Saturday 28 November 2009

Friend of Fedora

A few weeks ago, I would have called you insane for suggesting I'd be using RPM packages, let alone saying that Ubuntu had fallen from graces entirely.

I never thought I'd say it, but damn, RPM is a lot simpler to use than DEB.
I do miss apt-get for terminal commands, and on my laptop's newly installed Fedora, I tried apt-rpm. It's painfully slow in comparison to it's DEB counterpart, and after investigating the DistroWatch website's page on package management, yum has neatly taken over from it.
I like yum. While it's still not familiar to me, it's working on it quite well. I like the layout it uses, and how it does things.
Synaptic isn't used, mainly because it requires apt-rpm, and is therefore considerably slow. I haven't found graphical package manager I like for RPM yet.

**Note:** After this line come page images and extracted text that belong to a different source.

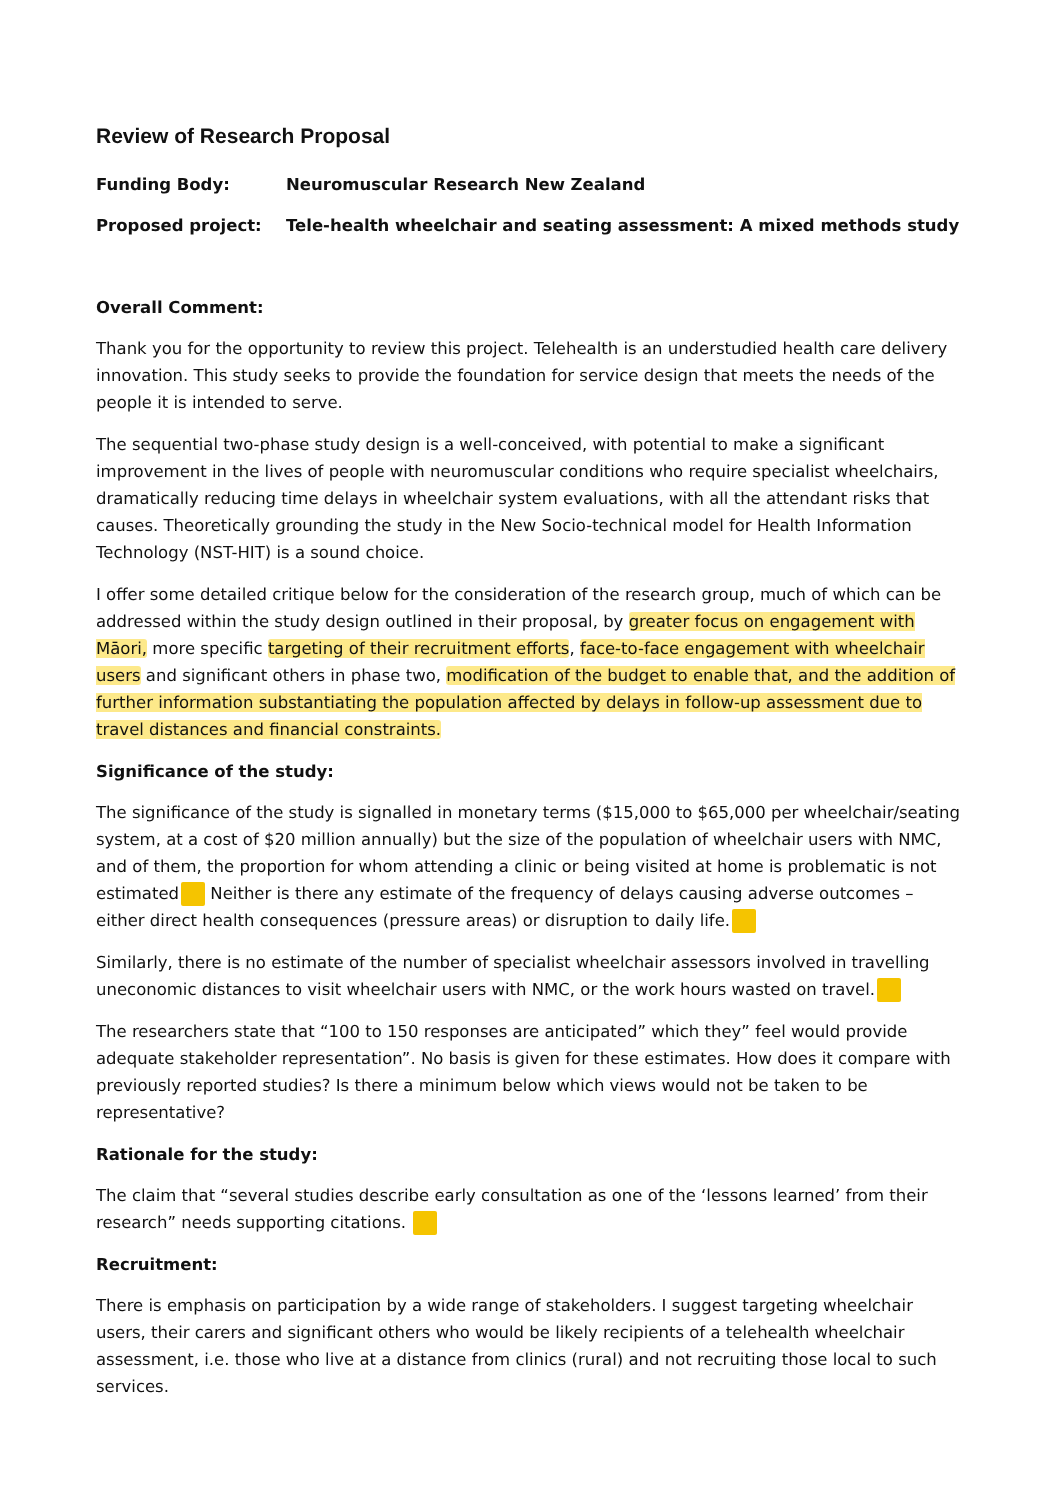Review of Research Proposal
Funding Body: Neuromuscular Research New Zealand
Proposed project: Tele-health wheelchair and seating assessment: A mixed methods study
Overall Comment:
Thank you for the opportunity to review this project. Telehealth is an understudied health care delivery innovation. This study seeks to provide the foundation for service design that meets the needs of the people it is intended to serve.
The sequential two-phase study design is a well-conceived, with potential to make a significant improvement in the lives of people with neuromuscular conditions who require specialist wheelchairs, dramatically reducing time delays in wheelchair system evaluations, with all the attendant risks that causes. Theoretically grounding the study in the New Socio-technical model for Health Information Technology (NST-HIT) is a sound choice.
I offer some detailed critique below for the consideration of the research group, much of which can be addressed within the study design outlined in their proposal, by greater focus on engagement with Māori, more specific targeting of their recruitment efforts, face-to-face engagement with wheelchair users and significant others in phase two, modification of the budget to enable that, and the addition of further information substantiating the population affected by delays in follow-up assessment due to travel distances and financial constraints.
Significance of the study:
The significance of the study is signalled in monetary terms ($15,000 to $65,000 per wheelchair/seating system, at a cost of $20 million annually) but the size of the population of wheelchair users with NMC, and of them, the proportion for whom attending a clinic or being visited at home is problematic is not estimated Neither is there any estimate of the frequency of delays causing adverse outcomes – either direct health consequences (pressure areas) or disruption to daily life.
Similarly, there is no estimate of the number of specialist wheelchair assessors involved in travelling uneconomic distances to visit wheelchair users with NMC, or the work hours wasted on travel.
The researchers state that “100 to 150 responses are anticipated” which they” feel would provide adequate stakeholder representation”. No basis is given for these estimates. How does it compare with previously reported studies? Is there a minimum below which views would not be taken to be representative?
Rationale for the study:
The claim that “several studies describe early consultation as one of the ‘lessons learned’ from their research” needs supporting citations.
Recruitment:
There is emphasis on participation by a wide range of stakeholders. I suggest targeting wheelchair users, their carers and significant others who would be likely recipients of a telehealth wheelchair assessment, i.e. those who live at a distance from clinics (rural) and not recruiting those local to such services.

Since using Fedora, I've discovered only a few small niggles.
First up Ndiswrapper. Irritatingly, I have a wireless PCMCIA card that has no native alternative. More irritating is that I'm going to have to compile ndiswrapper myself in order to make it work. This isn't exactly something I like the idea of.
Second. The touchpad no longer detects taps for clicking. True, I used the buttons underneath it for left clicking instead, but I did still use it.
Third. On boot up (which is a little longer than Karmic) the screen flashes repeatedly, in a way that people shouldn't look at, until it reaches GDM.
I'd rather it didn't do that, but I think it's just because it's an old laptop.

All that said... first impressions, and using it alongside Ubuntu Karmic on the desktop PC still running it... I'm impressed.
The menus are cleaner and tidier, the games menu I installed an RPM that divides them all into neat categories, installing and uninstalling (yum erase (package), a recently learned command for me) has become relatively easy, and a lot quicker. Adding a new repository seems to be the simple act of installing an RPM that automatically gets the GPG signing key for it.
Beyond the problems, there is little negative to be said about it.
For now, the ex-swap space that Karmic used to use is still an ext3 data partition, because I'm not entirely sure if this is the right distro yet. If I can finally sort out Ndiswrapper, then it'll most likely be put back to swap as normal, which should give a significant boost to the performance.

So the summary? Fedora is neatly winning me over, and Karmic is slowly slipping out of favor. Ubuntu and it's derivative, Linux Mint, may well be good for people new to Linux, but I'm not so new to it anymore. Maybe it's about time I moved on from it to a new distro instead.
And Fedora looks set to be that new one, once the last major issues I have are solved.